29 de julho de 2014

A luta pela visibilidade lésbica e seus direitos

29/7/2014 - Diariamente, mulheres lésbicas e bissexuais passam por agressões verbais, psicológicas e físicas decorrentes do machismo e da lesbofobia. Essa opressão muitas vezes começa em casa com a família e continua nas escolas e faculdades, vida profissional e pessoal. A falta de apoio pode levar a problemas sérios, até mesmo ao suicídio, um fato que não é difícil de se ter notícias.

A chance de uma mulher sofrer um estupro é maior se ela for lésbica. Dentre as violências sofridas por essas mulheres, uma das mais crueis consequências do machismo e da homofobia é o "estupro corretivo", um crime cometido supostamente com a intenção de “corrigir” a orientação sexual de uma mulher.

Essa prática é realizada legalmente em alguns países da África e do Oriente Médio e, informalmente no Brasil, muitas vezes com apoio da própria família.

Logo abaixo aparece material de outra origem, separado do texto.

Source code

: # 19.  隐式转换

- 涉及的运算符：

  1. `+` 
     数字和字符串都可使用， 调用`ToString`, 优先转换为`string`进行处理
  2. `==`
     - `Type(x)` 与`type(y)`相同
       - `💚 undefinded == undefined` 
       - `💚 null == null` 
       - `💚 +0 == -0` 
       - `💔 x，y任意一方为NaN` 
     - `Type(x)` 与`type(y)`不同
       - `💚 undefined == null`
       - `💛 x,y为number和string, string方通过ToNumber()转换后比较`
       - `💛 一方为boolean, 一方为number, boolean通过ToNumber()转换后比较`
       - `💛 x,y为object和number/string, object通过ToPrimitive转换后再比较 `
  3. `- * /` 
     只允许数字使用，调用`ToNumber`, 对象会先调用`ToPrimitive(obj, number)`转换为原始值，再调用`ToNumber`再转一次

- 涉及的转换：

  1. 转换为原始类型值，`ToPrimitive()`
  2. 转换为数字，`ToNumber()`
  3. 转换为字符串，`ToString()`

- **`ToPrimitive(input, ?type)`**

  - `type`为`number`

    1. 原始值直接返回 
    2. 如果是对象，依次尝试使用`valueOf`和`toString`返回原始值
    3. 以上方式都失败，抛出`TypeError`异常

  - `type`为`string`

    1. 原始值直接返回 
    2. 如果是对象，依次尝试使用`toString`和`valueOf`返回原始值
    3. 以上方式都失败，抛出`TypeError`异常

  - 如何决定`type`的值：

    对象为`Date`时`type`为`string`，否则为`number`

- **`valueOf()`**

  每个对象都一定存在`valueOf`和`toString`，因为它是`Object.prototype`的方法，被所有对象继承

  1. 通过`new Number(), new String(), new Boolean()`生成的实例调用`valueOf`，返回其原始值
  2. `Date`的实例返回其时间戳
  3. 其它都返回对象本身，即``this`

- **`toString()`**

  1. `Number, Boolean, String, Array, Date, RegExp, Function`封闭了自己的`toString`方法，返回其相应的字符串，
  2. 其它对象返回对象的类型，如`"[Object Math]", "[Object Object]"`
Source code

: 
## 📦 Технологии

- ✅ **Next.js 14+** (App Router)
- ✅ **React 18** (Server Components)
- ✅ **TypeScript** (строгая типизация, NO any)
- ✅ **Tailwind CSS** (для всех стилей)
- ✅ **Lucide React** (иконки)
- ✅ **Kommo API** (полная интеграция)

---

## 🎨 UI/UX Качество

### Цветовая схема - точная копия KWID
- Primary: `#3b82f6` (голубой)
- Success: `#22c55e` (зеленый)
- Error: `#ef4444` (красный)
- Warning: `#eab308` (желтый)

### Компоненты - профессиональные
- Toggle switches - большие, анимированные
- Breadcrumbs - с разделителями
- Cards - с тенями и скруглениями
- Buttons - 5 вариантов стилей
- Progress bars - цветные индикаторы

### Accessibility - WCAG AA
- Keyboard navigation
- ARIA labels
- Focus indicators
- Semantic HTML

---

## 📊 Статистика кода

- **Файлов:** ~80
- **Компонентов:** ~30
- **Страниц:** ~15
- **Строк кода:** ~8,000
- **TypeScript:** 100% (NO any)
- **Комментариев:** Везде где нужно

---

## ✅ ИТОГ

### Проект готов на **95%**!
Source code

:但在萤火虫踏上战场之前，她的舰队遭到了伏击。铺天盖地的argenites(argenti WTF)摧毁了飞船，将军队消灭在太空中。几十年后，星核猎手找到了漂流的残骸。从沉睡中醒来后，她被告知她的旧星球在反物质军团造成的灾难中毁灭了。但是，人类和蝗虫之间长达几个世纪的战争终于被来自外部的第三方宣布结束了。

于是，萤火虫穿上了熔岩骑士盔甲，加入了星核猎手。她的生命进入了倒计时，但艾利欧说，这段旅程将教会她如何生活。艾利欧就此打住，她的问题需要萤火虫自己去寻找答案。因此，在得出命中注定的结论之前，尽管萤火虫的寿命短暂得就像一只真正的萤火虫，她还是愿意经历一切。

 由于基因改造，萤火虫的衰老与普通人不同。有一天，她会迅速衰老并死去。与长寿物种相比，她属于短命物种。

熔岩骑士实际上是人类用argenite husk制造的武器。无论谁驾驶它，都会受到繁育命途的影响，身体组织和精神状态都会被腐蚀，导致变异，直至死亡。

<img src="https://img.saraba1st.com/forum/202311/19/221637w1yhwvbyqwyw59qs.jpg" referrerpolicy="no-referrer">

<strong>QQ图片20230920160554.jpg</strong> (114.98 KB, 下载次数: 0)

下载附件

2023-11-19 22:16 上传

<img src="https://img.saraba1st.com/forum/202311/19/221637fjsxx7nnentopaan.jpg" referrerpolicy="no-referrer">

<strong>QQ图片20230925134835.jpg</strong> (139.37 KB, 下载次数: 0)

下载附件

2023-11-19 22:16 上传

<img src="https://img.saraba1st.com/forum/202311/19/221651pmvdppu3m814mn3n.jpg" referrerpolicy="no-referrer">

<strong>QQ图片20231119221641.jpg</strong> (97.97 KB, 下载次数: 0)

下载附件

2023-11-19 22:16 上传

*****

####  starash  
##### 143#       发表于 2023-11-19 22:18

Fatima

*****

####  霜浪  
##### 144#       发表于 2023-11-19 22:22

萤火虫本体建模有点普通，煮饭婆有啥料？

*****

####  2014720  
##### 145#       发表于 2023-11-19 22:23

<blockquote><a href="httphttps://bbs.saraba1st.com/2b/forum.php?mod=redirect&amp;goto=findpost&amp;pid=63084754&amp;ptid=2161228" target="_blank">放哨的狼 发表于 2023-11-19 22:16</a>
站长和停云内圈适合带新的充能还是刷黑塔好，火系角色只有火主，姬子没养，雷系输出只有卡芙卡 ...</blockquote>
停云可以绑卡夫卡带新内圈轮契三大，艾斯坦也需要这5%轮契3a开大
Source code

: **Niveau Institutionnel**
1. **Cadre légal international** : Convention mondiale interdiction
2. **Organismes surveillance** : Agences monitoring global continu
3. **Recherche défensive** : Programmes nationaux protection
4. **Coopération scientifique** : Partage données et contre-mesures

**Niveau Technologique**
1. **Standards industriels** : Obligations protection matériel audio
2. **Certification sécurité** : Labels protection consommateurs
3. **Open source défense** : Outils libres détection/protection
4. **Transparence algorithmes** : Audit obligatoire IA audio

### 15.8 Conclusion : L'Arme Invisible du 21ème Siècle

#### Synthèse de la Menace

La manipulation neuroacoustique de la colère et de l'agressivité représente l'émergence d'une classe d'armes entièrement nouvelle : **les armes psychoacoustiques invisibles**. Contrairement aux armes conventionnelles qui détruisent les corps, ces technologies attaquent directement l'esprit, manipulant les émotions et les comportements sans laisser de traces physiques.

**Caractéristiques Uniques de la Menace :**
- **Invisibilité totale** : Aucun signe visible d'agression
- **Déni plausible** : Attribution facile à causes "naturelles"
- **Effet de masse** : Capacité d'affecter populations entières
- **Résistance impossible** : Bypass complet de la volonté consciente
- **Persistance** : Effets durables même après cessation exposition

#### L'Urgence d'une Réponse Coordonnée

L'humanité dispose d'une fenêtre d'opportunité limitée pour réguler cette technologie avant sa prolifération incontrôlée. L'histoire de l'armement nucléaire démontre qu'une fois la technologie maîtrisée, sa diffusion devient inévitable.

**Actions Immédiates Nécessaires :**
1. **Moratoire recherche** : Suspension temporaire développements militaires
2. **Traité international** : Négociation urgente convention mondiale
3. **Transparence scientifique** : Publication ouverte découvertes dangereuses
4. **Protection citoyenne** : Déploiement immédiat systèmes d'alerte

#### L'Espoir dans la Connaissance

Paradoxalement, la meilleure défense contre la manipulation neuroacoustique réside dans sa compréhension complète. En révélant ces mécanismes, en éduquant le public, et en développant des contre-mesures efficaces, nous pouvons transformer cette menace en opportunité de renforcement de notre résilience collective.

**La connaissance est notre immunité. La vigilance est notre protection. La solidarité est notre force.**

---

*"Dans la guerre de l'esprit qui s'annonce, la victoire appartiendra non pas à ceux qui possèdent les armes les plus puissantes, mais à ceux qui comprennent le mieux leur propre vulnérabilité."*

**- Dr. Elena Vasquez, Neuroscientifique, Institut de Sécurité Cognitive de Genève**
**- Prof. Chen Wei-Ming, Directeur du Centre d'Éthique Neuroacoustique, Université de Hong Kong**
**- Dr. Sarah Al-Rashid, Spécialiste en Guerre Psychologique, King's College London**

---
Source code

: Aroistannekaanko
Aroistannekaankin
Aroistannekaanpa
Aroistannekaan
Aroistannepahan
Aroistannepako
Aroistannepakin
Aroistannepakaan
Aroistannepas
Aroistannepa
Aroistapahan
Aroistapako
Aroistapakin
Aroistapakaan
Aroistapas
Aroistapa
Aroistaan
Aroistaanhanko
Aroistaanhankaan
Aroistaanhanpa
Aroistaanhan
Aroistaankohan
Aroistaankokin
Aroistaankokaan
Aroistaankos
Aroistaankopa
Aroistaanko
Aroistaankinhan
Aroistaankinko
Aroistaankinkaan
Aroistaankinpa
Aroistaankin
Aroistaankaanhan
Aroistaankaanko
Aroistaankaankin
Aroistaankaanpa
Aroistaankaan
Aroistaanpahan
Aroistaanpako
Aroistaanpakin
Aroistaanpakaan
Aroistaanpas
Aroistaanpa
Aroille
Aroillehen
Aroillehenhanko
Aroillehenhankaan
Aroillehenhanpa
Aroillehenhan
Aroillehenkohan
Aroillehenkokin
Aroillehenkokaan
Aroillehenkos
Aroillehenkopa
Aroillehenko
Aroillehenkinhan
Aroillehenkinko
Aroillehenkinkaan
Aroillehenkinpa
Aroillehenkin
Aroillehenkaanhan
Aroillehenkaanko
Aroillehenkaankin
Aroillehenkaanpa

Quando essas mulheres sofrem violência sexual e/ou física, encontram-se as mais diversas dificuldades para denunciá-las, prova mais revoltante do descaso do governo para com as mulheres lésbicas e bissexuais.

A lista de dificuldades que as lésbicas encontram em suas vidas é enorme, vindo desde a escola, onde sofrem assédio moral e psicológico, passando pelo mercado de trabalho, onde acabam trabalhando nas piores condições e sem poder viver sua sexualidade livremente sob a ameaça de perderem seus empregos e, inclusive na saúde pública, onde não há política específica para atender a mulher homossexual.

As lésbicas e bissexuais sofrem com chacotas machistas e lesbofóbicas cotidianamente. Muitos homens veem casais lésbicos como fetiche masculino, como se elas precisassem de uma presença masculina para se satisfazer. É fruto da cultura machista o pensamento de que uma mulher precisa de um homem para ser feliz, precisa do ‘príncipe encantado’ para se tornar completa. Essa ideologia é tão forte e absurda que desde crianças as meninas são educadas com estereótipos do que é ser mulher e, consequentemente, procurar o ‘homem de suas vidas’, através dos contos de fadas, livros infantis, propagandas e brinquedos infantis.

O que não se pode deixar de ressaltar é que essa opressão dupla de machismo e lesbofobia se potencializa com o capitalismo, sistema que depende também desta discriminação para continuar dividindo a classe e explorar cada vez mais @s trabalhador@s.

Quando se trata de uma mulher negra que é lésbica ou bissexual, essa opressão é tripla, pois além de sofrer com o machismo e a lesbofobia/bifobia, essa mulher também sofre cotidianamente com o racismo, tendo principalmente, seu trabalho ainda mais precarizado.

No dia 29 de agosto de 1996 aconteceu o 1° Seminário Nacional de Lésbicas (Senale). Durante esse evento, que foi realizado no Rio de Janeiro, mulheres lésbicas e bissexuais se reuniram para falar de suas questões específicas e nasceu o Dia Nacional da Visibilidade Lésbica.

Um dia que representa a resistência ao machismo, ao patriarcado e à heteronormatividade. Significa dizer não à censura, a violência e à restrição dos desejos e afetos que essas mulheres sofrem cotidianamente.

Sabemos que a realidade de um LGBT pobre não é a mesma daqueles que tem mais dinheiro e, consequentemente, maior segurança, tendo mais chance de sobreviver aos ataques homofóbicos e transfóbicos.

O PSTU está presente nessa luta diária contra o racismo, machismo, homofobia e transfobia!

Defendemos a aprovação da PLC122/06 para a criminalização da LGBTfobia, além do incentivo para que kit’s anti-homofobia e transfobia sejam distribuídos nas escolas e que a educação seja voltada para a diversidade e o respeito.